▸ **What you are asked to do**
Print the lines of the records from the line with "World Panel)" up to and including the line with "video puoi contattarci", keeping every character unchanged.

▸ **Source data**

+++++

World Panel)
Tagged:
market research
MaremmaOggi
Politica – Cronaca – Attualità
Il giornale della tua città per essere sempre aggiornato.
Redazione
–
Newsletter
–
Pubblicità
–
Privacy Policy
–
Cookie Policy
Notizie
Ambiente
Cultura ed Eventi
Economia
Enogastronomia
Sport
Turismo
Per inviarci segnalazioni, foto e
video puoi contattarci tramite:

+++++

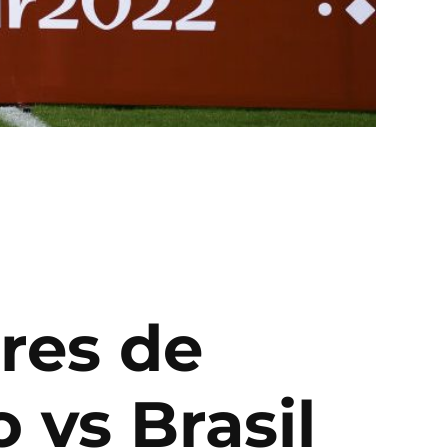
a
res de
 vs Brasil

+++++

▸ **Task response**
World Panel)
Tagged:
market research
MaremmaOggi
Politica – Cronaca – Attualità
Il giornale della tua città per essere sempre aggiornato.
Redazione
–
Newsletter
–
Pubblicità
–
Privacy Policy
–
Cookie Policy
Notizie
Ambiente
Cultura ed Eventi
Economia
Enogastronomia
Sport
Turismo
Per inviarci segnalazioni, foto e
video puoi contattarci tramite:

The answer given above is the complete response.